I walked in to her make-shift morgue today and found her leaning heavily on the table, trying to ride out the muscle spasms that have been getting progressively worse over the last few weeks. I couldn’t sneak out fast enough and our eyes caught.
“I’m okay,” she said, gritting her teeth.
“Why do I find that hard to believe?” For all the teasing we do, I really do like Grace. Seeing her in pain isn’t okay with me. “You need a doctor?”
“I am a doctor.” She was hanging on to the table so hard her knuckles were turning white. “Just give me a minute, okay, John? I’ll meet you out there.”

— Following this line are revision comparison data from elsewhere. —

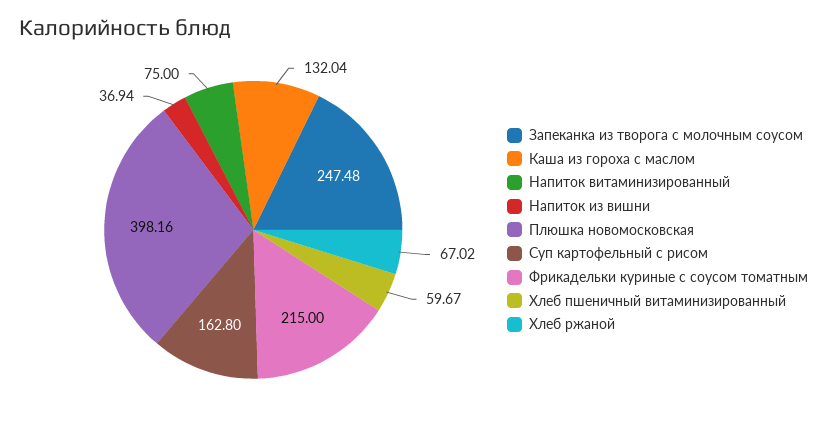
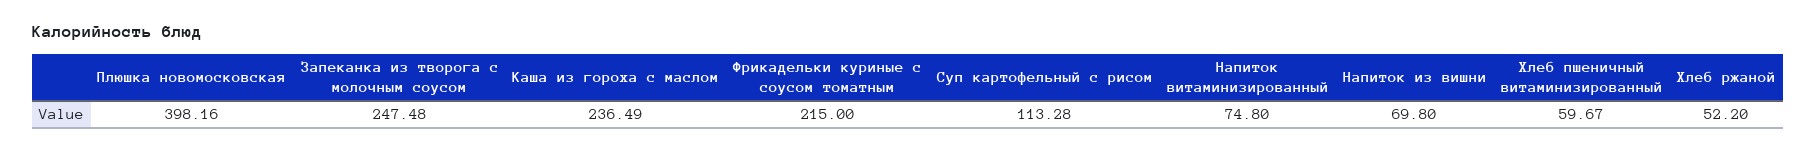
  {
    "Запеканка из творога с молочным соусом": 247.48,
-   "Каша из гороха с маслом": 132.04,
+   "Каша из гороха с маслом": 236.49,
-   "Напиток витаминизированный": 75,
+   "Напиток витаминизированный": 74.8,
-   "Напиток из вишни": 36.94,
+   "Напиток из вишни": 69.8,
    "Плюшка новомосковская": 398.16,
-   "Суп картофельный с рисом": 162.8,
+   "Суп картофельный с рисом": 113.28,
    "Фрикадельки куриные с соусом томатным": 215,
    "Хлеб пшеничный витаминизированный": 59.67,
-   "Хлеб ржаной": 67.02
+   "Хлеб ржаной": 52.2
  }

I should have stayed, should have made sure she was okay. But Grace is not a woman you want mad at you, even when- especially when- she’s in pain, so I walked back out to where George was sitting with his twentieth cup of coffee and tried not to think about the fact that there were fresh tears on her cheeks.
George is trying to hold it together and he’s doing a better job than the rest of them. Getting over a drug addiction is an absolute bitch and Oxycotin will ride your ass like a two-ton bull. He’s looking better-- more rested, less manic- but the fact that he’s rivaling Rachel in coffee consumption gives away the fact that all is not well in the land of George.
“You and Rich want to hit the Braves game next weekend?” I’d offered a few days earlier. “I’ve got seats right behind home plate.”
George’s face froze in a painful grimace before he shook his head. “Rich and I- we’re not- he, uh, he won’t be able to make it. But I’ll go if the offer’s still good.”
I could have kicked myself for not realizing what was going on under that glib exterior of George’s. The sudden turn to Oxycotin wasn’t about relieving pain from his car accident. If I’d taken the time to look closer I would have been able to see that. Part of it is that I just didn’t want to. George’s personal life- well, I’m not exactly ready to learn the ins and outs of it just yet.
Which leaves me, the only one not openly suffering a personal crisis. Losing Kate has hurt, of course, more than I thought anything ever could, but watching my friends in various stages of break-downs has made me realize that I have to step up to the plate. We’re never going to make it otherwise.